Senior Gwen Weaver won a gold medal in the culinary competition. Senior Eleanor Nery won a silver medal in the baking and pastry competition, and senior Sadie Bryant won a bronze medal in the cosmetology competition.
SkillsUSA is a national organization that provides students with opportunities to develop leadership, teamwork, and technical skills through hands-on competitions and training programs. BRCTC students who are recommended by their instructors compete each year at the Maine event.
Each of the three competitors was selected by their BRCTC instructors to compete at SkillsUSA. Nery and Weaver participated in cooking competitions in their senior culinary class to qualify, and Bryant was chosen by her instructor.

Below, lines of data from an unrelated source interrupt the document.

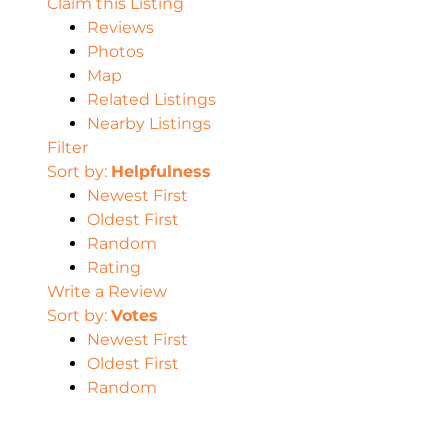
Claim this Listing
Reviews
Photos
Map
Related Listings
Nearby Listings
Filter
Sort by:
Helpfulness
Newest First
Oldest First
Random
Rating
Write a Review
Sort by:
Votes
Newest First
Oldest First
Random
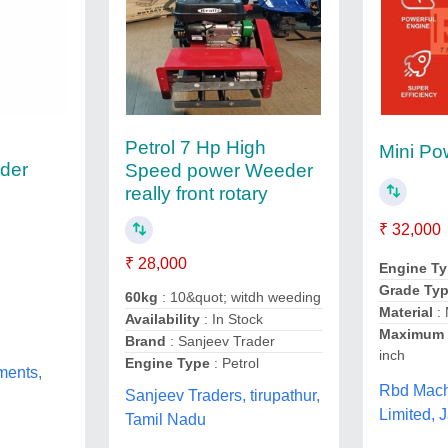
Petrol 7 Hp High
Mini P
der
Speed power Weeder
really front rotary
₹ 32,000
₹ 28,000
Engine T
Grade Ty
60kg
: 10&quot; witdh weeding
Material
: 
Availability
: In Stock
Maximum 
Brand
: Sanjeev Trader
inch
Engine Type
: Petrol
ments,
Rbd Machi
Sanjeev Traders, tirupathur,
Limited, 
Tamil Nadu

“Once I knew I would be competing, my instructors started helping me practice,” Weaver said.
She worked on the skills known to be on the culinary competition, including dressing a chicken into its component parts, making a stock, and mixing an emulsified dressing. “I worked on chickens every day at [BRCTC]. I did a lot of practicing that was outside of our regular voc programming” she said. “My instructors really helped me be ready.”

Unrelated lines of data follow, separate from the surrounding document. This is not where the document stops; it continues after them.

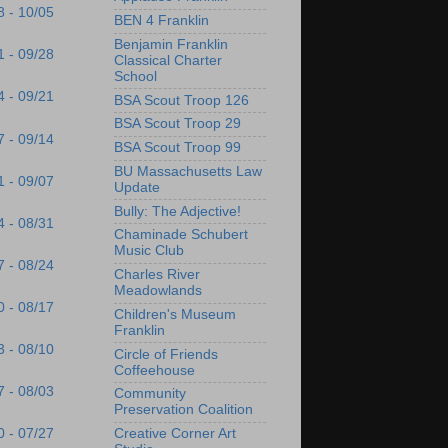
8 - 10/05
BEN 4 Franklin
Benjamin Franklin
1 - 09/28
Classical Charter
School
4 - 09/21
BSA Scout Troop 126
BSA Scout Troop 29
7 - 09/14
BSA Scout Troop 99
BU Massachusetts Law
1 - 09/07
Update
Bully: The Adjective!
4 - 08/31
Chaminade Schubert
Music Club
7 - 08/24
Charles River
Meadowlands
0 - 08/17
Children's Museum
Franklin
3 - 08/10
Circle of Friends
Coffeehouse
7 - 08/03
Community
Preservation Coalition
Creative Corner Art
0 - 07/27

Nery worked on her baking and pastry skills during the months leading up to the competition. Knowing timing would be her biggest challenge, she practiced with timing and equipment during mock competitions in class.
Bryant spent extra time practicing updos during her BRCTC classes, and even brought a manikin home to get extra practice time in.
Both of the cooking competitions were structured similarly, with competitors given four hours, and all of the ingredients to make a required list of dishes. Each was required to bring all of their equipment: pots, pans, mixer, knives, bowls, etc. with them, which required them to organize and pack “a huge rubber tub on wheels” for the competition, according to Nery.
Timing was critical for both competitions, requiring the student chefs to plan carefully. Weaver cut her chicken first, and after the judges scored her on that, she reserved part of the chicken for her main course and put the rest in a pot to make stock. Nery, meanwhile, mixed up her yeast roll dough and set it to rise before starting work on her cookies and biscuits. Competitors are docked points for going any amount over time.
“Timing was the biggest challenge for me because of all the stuff we had to make,” said Nery, “A frosted cake, biscuits, chocolate chip cookies, Dutch apple pie, yeast rolls, and whoopie pies, all in four hours.”
Student cooks also had to clean up their station and all of their dishes within the four hour window. Weaver said cleaning up was part of her work flow. “The key to having a focused mind is staying organized, so I tried to clean up as I went along,” she said.
The cosmetology competition involved a single challenge: an updo on a manikin that competitors had one hour to complete.
“We didn’t know what the updo would be until the day of the competition,” Bryant said. When they arrived they were assigned, “a left-parted french braid into a low bun with twists and braids throughout it.” Bryant received the highest score from the judges for her updo, but lost points because she failed to test the temperature of her curling iron the way judges required.
“I tested it on my hand, but we were supposed to test it on a piece of perming paper,” Bryant said.
All three students agreed the competition, while stressful, is a helpful preparation for real-world time pressures in the workplace. “In the workplace you are on a timeframe, and it’s not always your own,” Bryant said. “It is good to be able to do things under pressure.”
“The competition helps me use skills outside of the classroom,” said Nery. “Moving from skill to skill with multiple products, having to juggle different things at one time,” is similar to restaurant work. “My head was just packed with so much happening.”
Bryant plans to attend Aveda Institute next year to complete her cosmetology certification. Nery, who currently works at River House in Damariscotta, plans to take a gap year before going on to culinary school. Weaver, who currently works at Bred in the Bone Restaurant in Damariscotta, plans to continue her culinary studies at Southern Maine Community College next year.